3. What are the conditions (temperature and pressure) at which the triple point of water occurs?
Ans: Triple Point Of Water:
The triple point of water occurs at a temperature of 273.16 K (0.01°C) and a pressure of 4.58 mm of mercury or 611.73 Pascal.

4. Where is the triple point located in relation to the solid, liquid, and gas regions?
Ans: Location Of Triple Point Of Water:
The triple point is located at the intersection where the lines separating the solid, liquid, and gas phases meet on the phase diagram. It is the point where all three phases coexist in thermodynamic equilibrium.

5. How does the pressure of a gas change if its volume is halved at constant temperature?
Ans: According to Boyle's Law, at constant temperature, the pressure of a gas is inversely proportional to its volume. Therefore, if the volume is halved, the pressure will double.

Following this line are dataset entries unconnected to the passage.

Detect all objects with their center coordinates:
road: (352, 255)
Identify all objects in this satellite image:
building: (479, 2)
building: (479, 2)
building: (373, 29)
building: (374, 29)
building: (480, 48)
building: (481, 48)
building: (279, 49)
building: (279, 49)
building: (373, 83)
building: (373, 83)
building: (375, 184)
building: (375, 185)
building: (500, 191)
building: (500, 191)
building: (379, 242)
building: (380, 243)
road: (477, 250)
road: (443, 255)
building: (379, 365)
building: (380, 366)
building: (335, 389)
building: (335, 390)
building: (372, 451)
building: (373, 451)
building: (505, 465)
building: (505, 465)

6. What happens to the volume of a gas when its temperature is increased while keeping the pressure constant?
Ans: According to Charles's Law, at constant pressure, the volume of a gas is directly proportional to its temperature (measured in Kelvin). So, increasing the temperature will cause the volume to increase.

7. What is the relationship between the volume and the number of moles of a gas at constant temperature and pressure?
Ans: According to Avogadro's Law, at constant temperature and pressure, the volume of a gas is directly proportional to the number of moles. Increasing the number of moles will increase the volume proportionally.

8. Describe the motion of molecules in a gas according to the kinetic molecular theory.
Ans: According to the kinetic molecular theory, molecules in a gas move in all directions with a wide range of speeds. They are in constant, random motion, colliding elastically with each other and with the walls of the container. These collisions are perfectly elastic, meaning there is no loss of kinetic energy during collisions, and molecules move freely in straight lines between collisions.

9. What is the relationship between temperature and molecular motion in a gas?
The temperature of a gas is directly related to the average kinetic energy of its molecules. As temperature increases, the molecules move faster, resulting in higher average kinetic energy. Conversely, lowering the temperature decreases the molecular speed and kinetic energy.